With the resurgence of the gold price to over US$720/troy ounce in May 2006, its highest level in 25 years, the precious metal seems set to make a return as the financial and trading commodity of choice. This revival has resulted in a scramble to capitalise on the current high returns and many previously unviable and marginal gold deposits; both insitu and secondary (including slimes/tailings dumps) will be reassessed world-wide for their economic viability by both large-scale and small-scale operators alike.

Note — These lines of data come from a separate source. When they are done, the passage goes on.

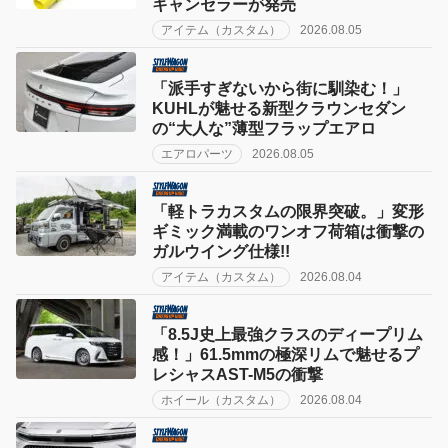
キャンセラーが発売
アイテム（カスタム）
2026.08.05
「派手すぎないから街に馴染む！」
KUHLが魅せる新型クラウンセダン
の“大人な”薄型フラップエアロ
エアロパーツ
2026.08.05
「軽トラカスタムの限界突破。」変形
ギミック満載のワンオフ荷箱は衝撃の
ガルウイング仕様!!
アイテム（カスタム）
2026.08.04
「8.5J史上最強クラスのディープリム
感！」61.5mmの極深リムで魅せるプ
レシャスAST-M5の衝撃
ホイール（カスタム）
2026.08.04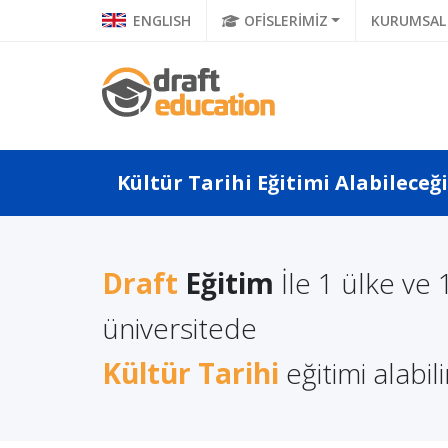
ENGLISH
OFİSLERİMİZ
KURUMSAL
Kültür Tarihi Eğitimi Alabileceğ
Draft
Eğitim
İle 1 ülke ve 
a Türkçe
Litvanya'da Yüksek
Polonya
 Ne Diyor?
Lisans Eğitimi Almanın
üniversitede
Eğitimi
a Di...
Avantajları
Kültür Tarihi
eğitimi alabili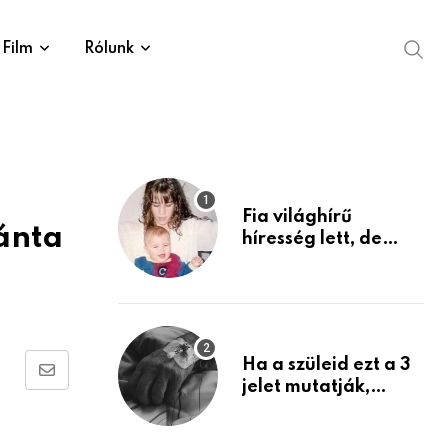
Film
Rólunk
Fia világhírű
ánta
híresség lett, de
édesanyja tragikus
múltja rosszabb,
mint azt el tudnád
képzelni
Ha a szüleid ezt a 3
Share
jelet mutatják,
életük végéhez
via
közeledhetnek.
Email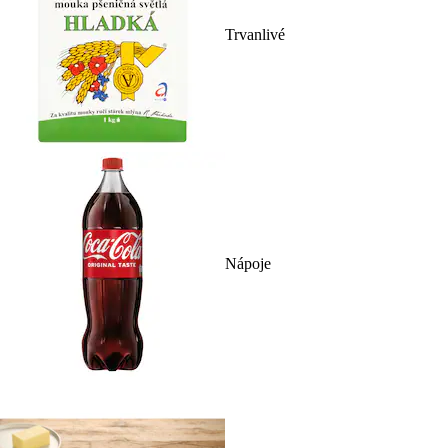
Trvanlivé
Nápoje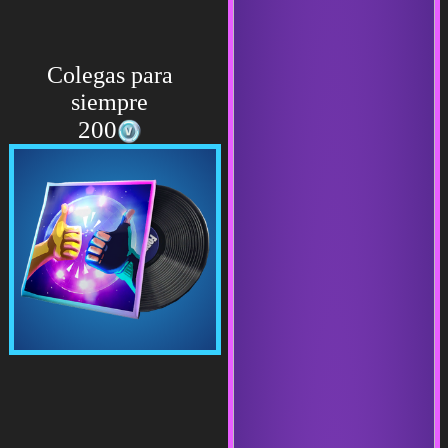
Colegas para
siempre
200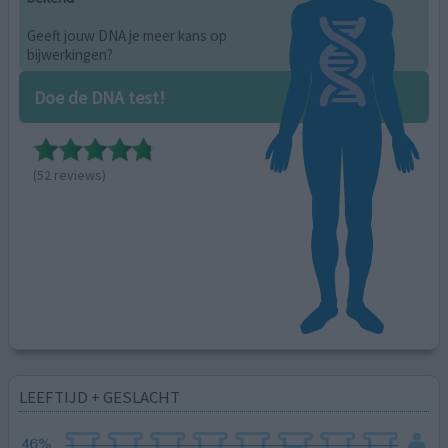
Geeft jouw DNA je meer kans op
bijwerkingen?
Doe de DNA test!
(52 reviews)
LEEFTIJD + GESLACHT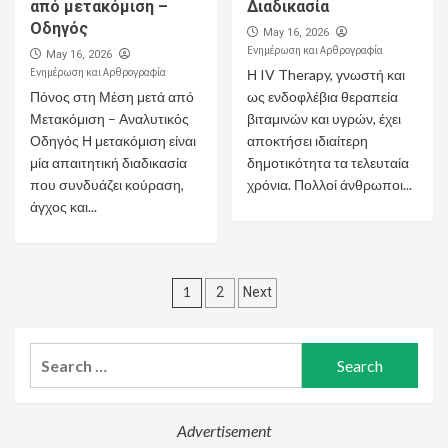
από μετακόμιση –
Διαδικασία
Οδηγός
May 16, 2026
Ενημέρωση και Αρθρογραφία
May 16, 2026
Ενημέρωση και Αρθρογραφία
Η IV Therapy, γνωστή και
Πόνος στη Μέση μετά από
ως ενδοφλέβια θεραπεία
Μετακόμιση – Αναλυτικός
βιταμινών και υγρών, έχει
Οδηγός Η μετακόμιση είναι
αποκτήσει ιδιαίτερη
μία απαιτητική διαδικασία
δημοτικότητα τα τελευταία
που συνδυάζει κούραση,
χρόνια. Πολλοί άνθρωποι...
άγχος και...
Posts
1
2
Next
pagination
Search
for:
Advertisement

What is GoldRetrieval.com?
GoldRetrieval.com is an information site that provides a condensed working guide on the mechanical and chemical recovery of gold from primary and secondary deposits. The information offered has invaluable detail on step-by-step procedures and exact specifications on gold extraction methods that can be practically utilised, especially by the novice small operator.
What am I paying for?
You will receive over 140 A4 pages of essential information, which represents the culmination of 15 years experience and ongoing interest in the gold mining and extractive metallurgical industries. It has been put together with both the established and novice small operator in mind. Some of the information supplied is devoted to methodologies that recover coarse, free gold, which, along with some of the flower gold in certain placer (alluvial) deposits, ordinarily are mechanically recoverable by utilising natural and induced gravity concentration methods (centrifuges, cyclones, shaking tables, jigs, hydro-active riffled sluices, etc.) and/or plate amalgamation. Mechanical recovery systems, with few exceptions (e.g. in-line pressure jigs developed by Gekko Systems of Australia), can often be ineffectual in the recovery of the remaining flower gold and micro-fine gold, which may constitute over 30 percent of the total gold content (specifically in some placer deposits) and usually is lost with the tailings. Thus, the remainder of the information contained herein is dedicated to the recovery of this flower gold by means other than by mechanical recovery. Gold extraction through the use of cyanide, a chemical reagent particularly suited to the isolation of fine gold, is still widely in use throughout the world, and the cyanidation method has found favour in the processing of low-tenor sands and slimes/tailing dumps (a 'niche market' that tends to favour the small operator), and other deposits hosting fine particulate gold. It should be noted that gold isolation by solvent extraction methods is one of the most difficult aspects of ore beneficiation, and this latter process is dealt with at some length in this information site.